Horace’s home was a low-ceilinged flatlet above an electrics shop on Jorliss Parkway. After a few months of this Des started saying,
What about your brain, Mr Sheringham? Is yours bigger than mine too?
Course it is. Stands to reason. It’s why you’ve got such a childish face.
Horace’s face was dark red, and twisted and seized, a crustacean face (with nose and chin shaped like a claw), and tiny black eyes.

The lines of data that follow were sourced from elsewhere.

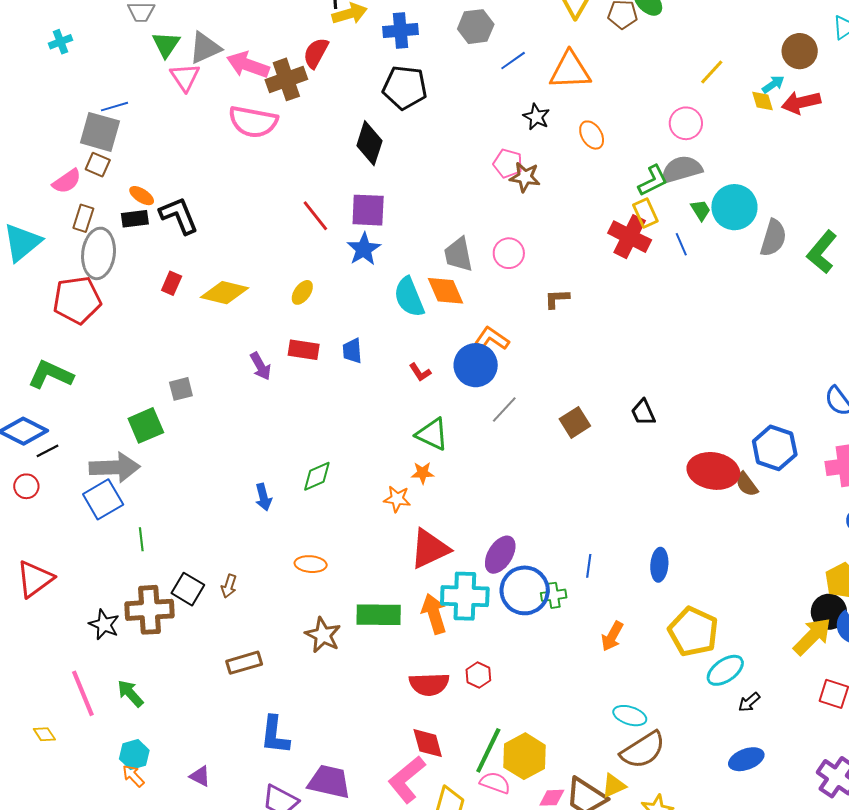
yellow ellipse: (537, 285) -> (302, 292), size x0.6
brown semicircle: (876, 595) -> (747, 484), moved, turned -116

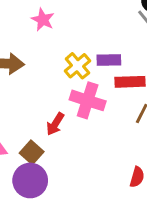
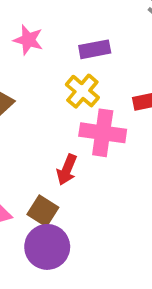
purple rectangle: (109, 60) -> (95, 49), moved

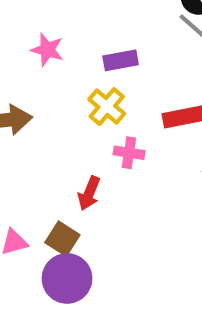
pink cross: (103, 133) -> (129, 153), size x0.6

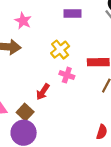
pink star: (47, 50) -> (23, 21), moved
purple rectangle: (121, 60) -> (72, 14), moved

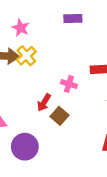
yellow cross: (60, 50) -> (26, 56), moved
brown square: (25, 112) -> (60, 116), moved

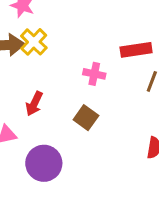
red arrow: (44, 103) -> (34, 104), moved

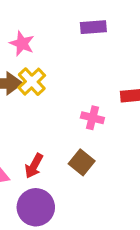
red arrow: (34, 104) -> (34, 166), moved

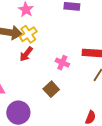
red arrow: (34, 166) -> (26, 54), moved

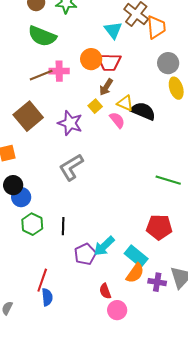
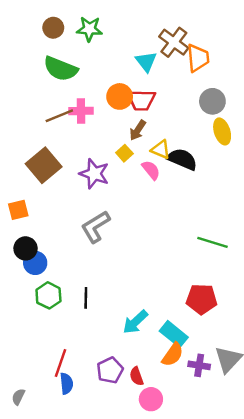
purple pentagon: (85, 254) -> (110, 370), moved

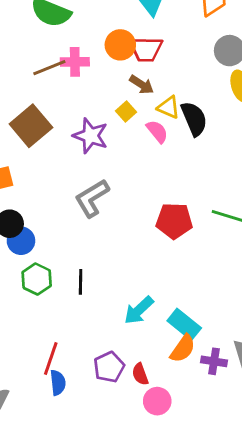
brown arrow: (138, 130) -> (142, 85), turned -90
black semicircle: (182, 159) -> (194, 119), turned 44
red pentagon: (202, 299) -> (174, 221), moved

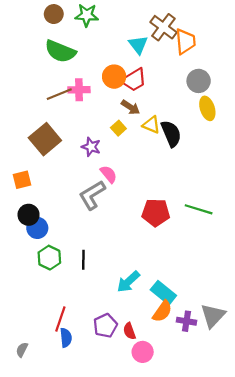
red trapezoid: (146, 49) -> (134, 80), turned -32
pink semicircle: (157, 131) -> (109, 174), moved
purple star: (91, 136) -> (91, 147), size x0.7

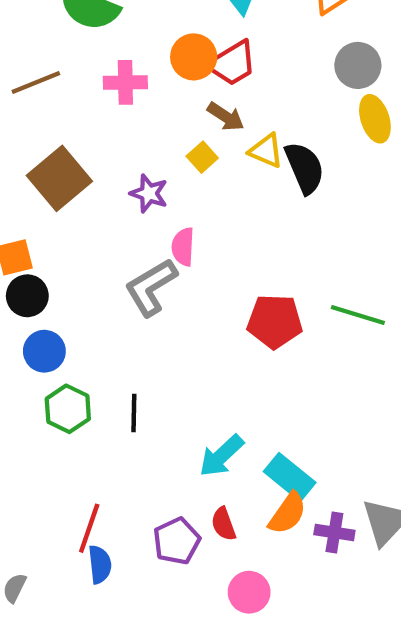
brown line: (59, 94) -> (36, 82), moved
pink semicircle: (109, 174) -> (183, 247), turned -138
black circle: (29, 215) -> (27, 296), moved
red semicircle: (129, 331) -> (224, 524), moved

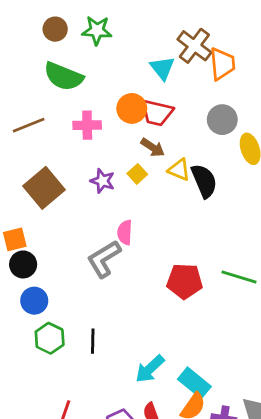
red trapezoid: (232, 63) -> (157, 113), turned 44
gray circle: (358, 65) -> (222, 120), moved
purple star: (149, 193) -> (102, 181), moved

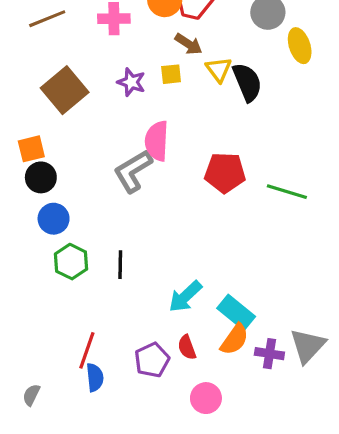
yellow triangle: (179, 170) -> (219, 69), turned 30
yellow square: (137, 174) -> (171, 74), turned 36
pink semicircle: (125, 232) -> (157, 141), size x1.4
red pentagon: (185, 281) -> (225, 173), moved

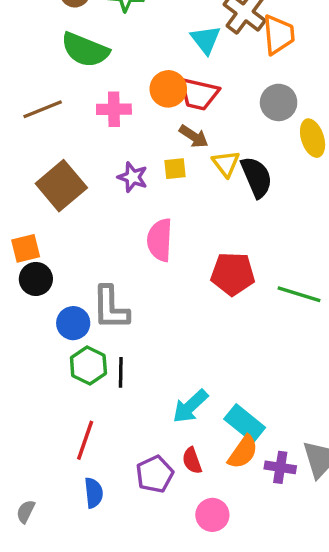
gray L-shape: (133, 171) -> (111, 308), moved, turned -60
blue circle: (54, 219) -> (73, 323), moved
green hexagon: (71, 262) -> (88, 366), moved
red line: (87, 350) -> (85, 440), moved

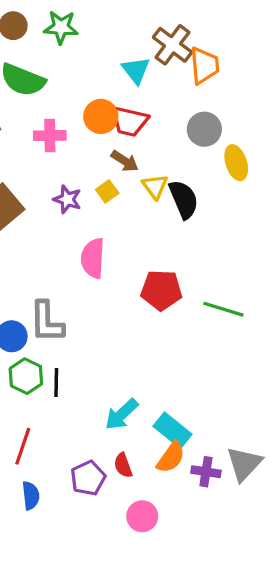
yellow square: (175, 169) -> (107, 191), turned -30

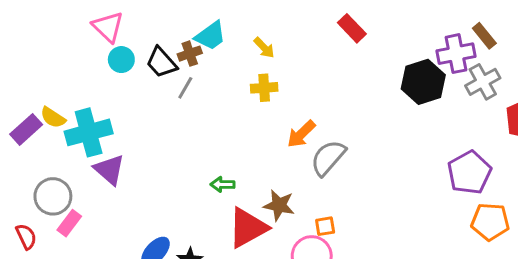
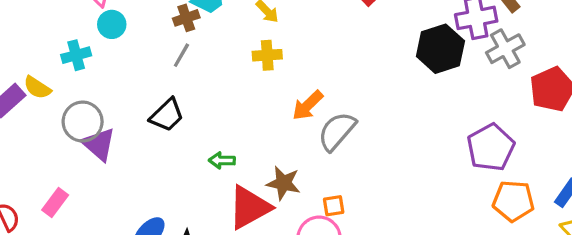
black trapezoid: (161, 63) -> (167, 115), moved, turned -92
cyan cross: (89, 132) -> (76, 55), moved, size x0.6
gray circle: (53, 196) -> (83, 122), moved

You see, Dawn, he’s different from you and I.
You and me, said Des.
Pardon?
You and me. You wouldn’t say, He’s different from I, would you?
Of course not. But you and me’s rude.
It’s not rude. It’s right. How’s your French, Mr Sheringham?
My French?
Oui. Ton français, c’est bien? How’s your Italian? Puedes hablar español?
Whatever is he going on about? No more of your mumbo-jumbo, Desmond my lad … Well then. Thank you. Thank you very much indeed. There’s my dinner ruined.
So after the business in Metroland, it was all very simple. Des was not a witness to that climactic scene — Horace scrawnily gasping and coughing and falling over as he bundled great armfuls of Dawn’s clothes and books out of the first-floor window, Prunella Sheringham weeping on her knees …
Off! I’m disowning you, my girl. Go and live with your darkie. In jail! That’s where you both belong. Go on. Off with you. Out!